§ **Assignment**
Please output exactly the part of the records below that opens with the line containing "Drone Multikopter" and closes with the line containing "Grimeton SAQ VLF 17.2 kHz. Vericisi", both lines included, and nothing else.

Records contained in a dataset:
---+---

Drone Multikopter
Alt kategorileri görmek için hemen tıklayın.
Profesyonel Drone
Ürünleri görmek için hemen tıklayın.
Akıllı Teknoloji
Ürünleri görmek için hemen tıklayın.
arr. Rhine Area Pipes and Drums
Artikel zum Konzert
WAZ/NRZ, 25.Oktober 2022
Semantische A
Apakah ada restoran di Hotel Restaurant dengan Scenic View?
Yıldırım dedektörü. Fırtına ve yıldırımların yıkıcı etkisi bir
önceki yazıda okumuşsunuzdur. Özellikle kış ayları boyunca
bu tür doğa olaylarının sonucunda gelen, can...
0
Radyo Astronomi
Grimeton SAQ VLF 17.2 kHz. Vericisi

---+---

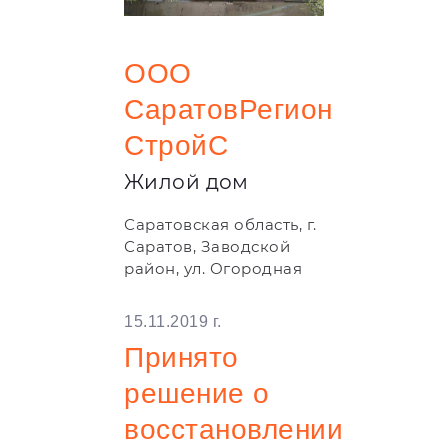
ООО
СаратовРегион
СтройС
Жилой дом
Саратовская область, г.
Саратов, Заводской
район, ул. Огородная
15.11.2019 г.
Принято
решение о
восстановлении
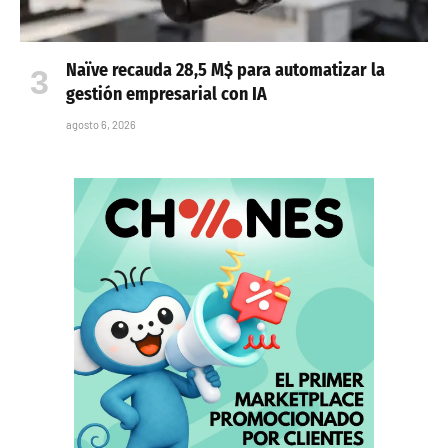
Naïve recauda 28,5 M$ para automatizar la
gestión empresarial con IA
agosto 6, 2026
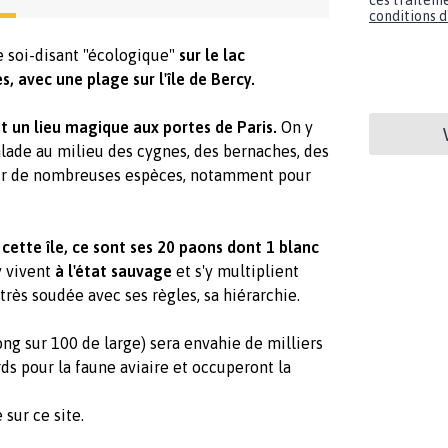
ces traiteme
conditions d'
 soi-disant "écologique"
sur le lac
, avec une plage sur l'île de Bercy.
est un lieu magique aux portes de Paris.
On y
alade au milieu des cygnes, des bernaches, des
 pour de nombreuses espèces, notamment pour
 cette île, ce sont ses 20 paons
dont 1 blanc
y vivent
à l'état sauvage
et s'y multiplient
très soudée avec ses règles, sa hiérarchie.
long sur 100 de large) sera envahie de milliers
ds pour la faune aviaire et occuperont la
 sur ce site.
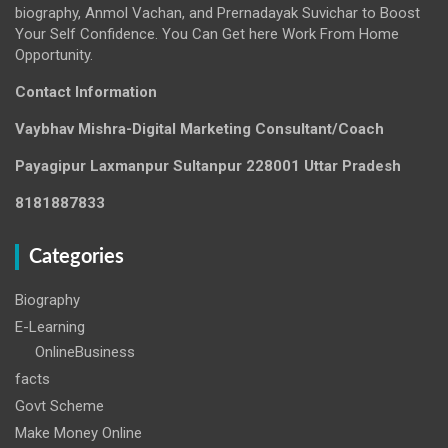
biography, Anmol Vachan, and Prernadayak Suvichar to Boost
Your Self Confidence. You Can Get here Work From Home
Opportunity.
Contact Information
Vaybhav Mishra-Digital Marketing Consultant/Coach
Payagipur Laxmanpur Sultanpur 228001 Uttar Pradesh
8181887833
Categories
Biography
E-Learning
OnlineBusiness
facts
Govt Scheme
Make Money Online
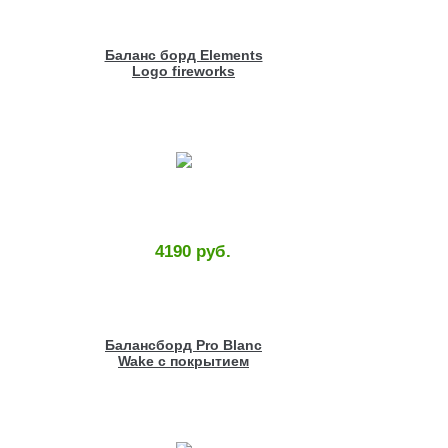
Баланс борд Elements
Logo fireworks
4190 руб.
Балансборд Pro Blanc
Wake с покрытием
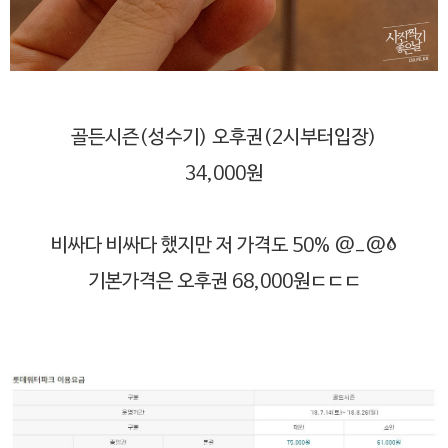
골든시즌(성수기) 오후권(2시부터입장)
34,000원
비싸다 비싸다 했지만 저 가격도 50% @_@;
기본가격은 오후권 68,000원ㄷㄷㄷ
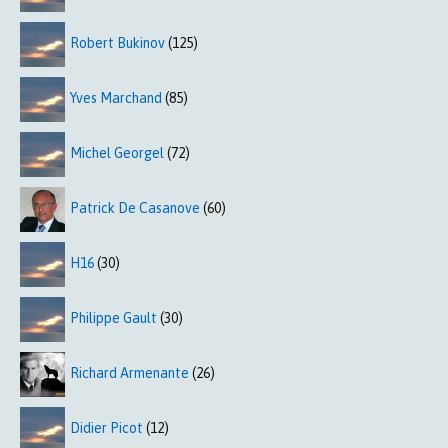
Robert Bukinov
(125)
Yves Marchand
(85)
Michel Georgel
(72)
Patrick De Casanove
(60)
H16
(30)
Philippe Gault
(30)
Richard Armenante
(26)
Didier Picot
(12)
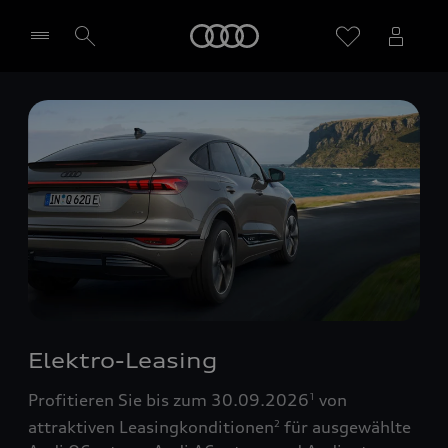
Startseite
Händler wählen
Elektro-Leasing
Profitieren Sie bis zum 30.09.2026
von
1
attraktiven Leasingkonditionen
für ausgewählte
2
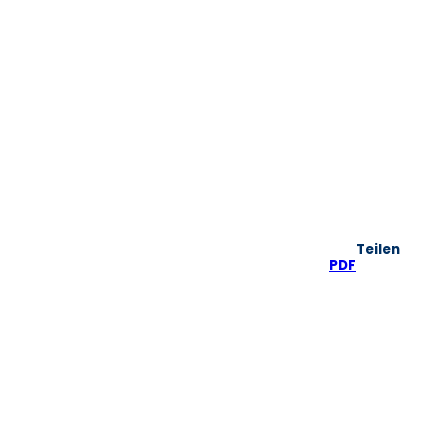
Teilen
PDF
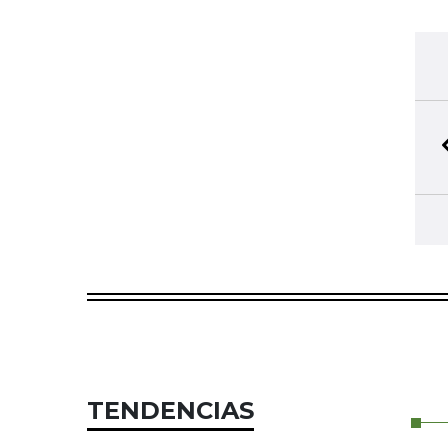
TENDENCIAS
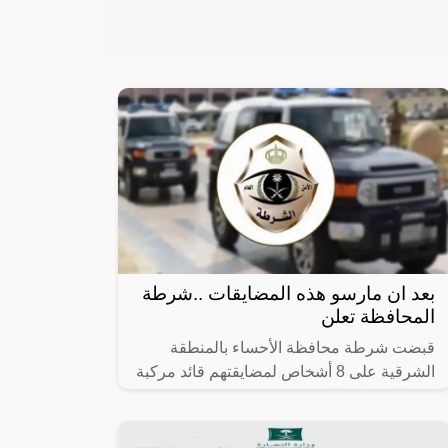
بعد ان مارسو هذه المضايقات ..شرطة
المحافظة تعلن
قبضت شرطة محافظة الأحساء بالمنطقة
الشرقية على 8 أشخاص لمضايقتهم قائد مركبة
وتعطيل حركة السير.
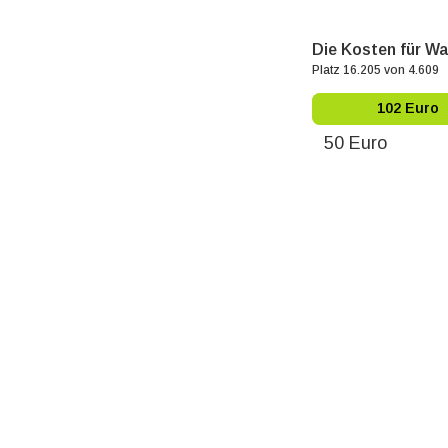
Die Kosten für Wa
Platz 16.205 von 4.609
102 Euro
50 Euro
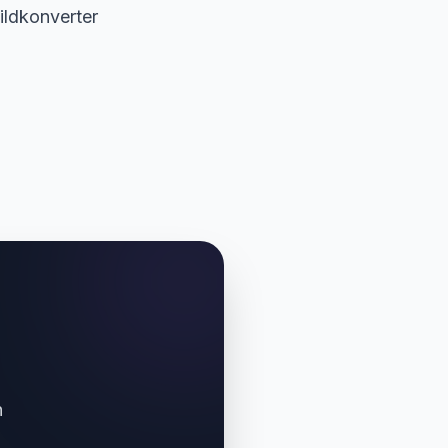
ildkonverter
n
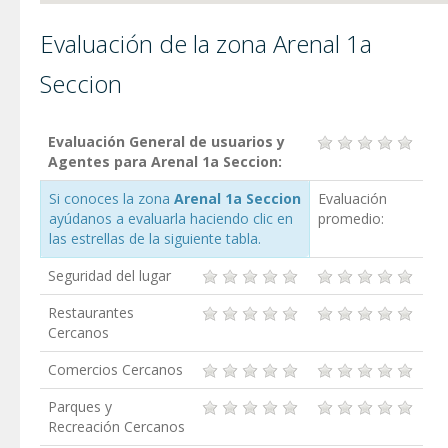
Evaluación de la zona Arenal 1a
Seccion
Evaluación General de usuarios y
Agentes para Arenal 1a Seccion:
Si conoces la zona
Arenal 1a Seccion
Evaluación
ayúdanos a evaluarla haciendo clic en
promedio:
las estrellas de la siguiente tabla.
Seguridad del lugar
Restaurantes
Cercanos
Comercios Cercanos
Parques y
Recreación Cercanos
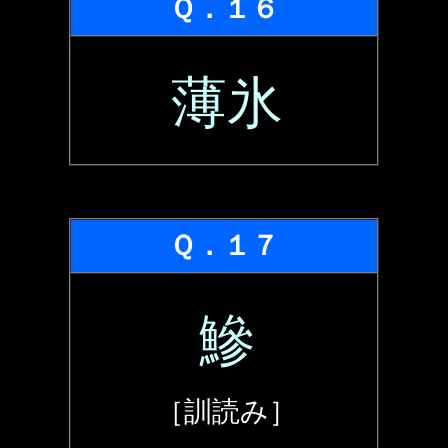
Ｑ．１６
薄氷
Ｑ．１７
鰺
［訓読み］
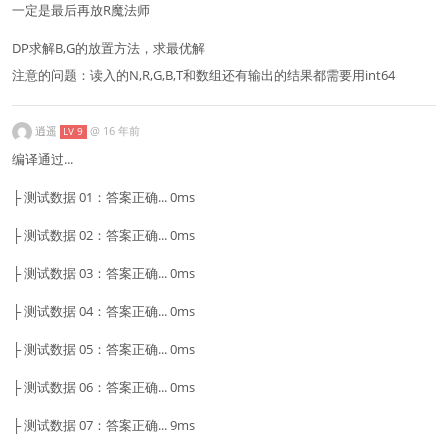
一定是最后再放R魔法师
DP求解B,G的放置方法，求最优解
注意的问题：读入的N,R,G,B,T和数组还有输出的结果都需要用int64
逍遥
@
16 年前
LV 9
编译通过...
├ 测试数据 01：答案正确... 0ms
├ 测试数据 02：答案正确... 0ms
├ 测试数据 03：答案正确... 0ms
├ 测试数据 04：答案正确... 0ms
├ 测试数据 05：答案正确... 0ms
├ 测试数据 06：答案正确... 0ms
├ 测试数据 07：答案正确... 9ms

---+---

§ **Solved problem**
Drone Multikopter
Alt kategorileri görmek için hemen tıklayın.
Profesyonel Drone
Ürünleri görmek için hemen tıklayın.
Akıllı Teknoloji
Ürünleri görmek için hemen tıklayın.
arr. Rhine Area Pipes and Drums
Artikel zum Konzert
WAZ/NRZ, 25.Oktober 2022
Semantische A
Apakah ada restoran di Hotel Restaurant dengan Scenic View?
Yıldırım dedektörü. Fırtına ve yıldırımların yıkıcı etkisi bir
önceki yazıda okumuşsunuzdur. Özellikle kış ayları boyunca
bu tür doğa olaylarının sonucunda gelen, can...
0
Radyo Astronomi
Grimeton SAQ VLF 17.2 kHz. Vericisi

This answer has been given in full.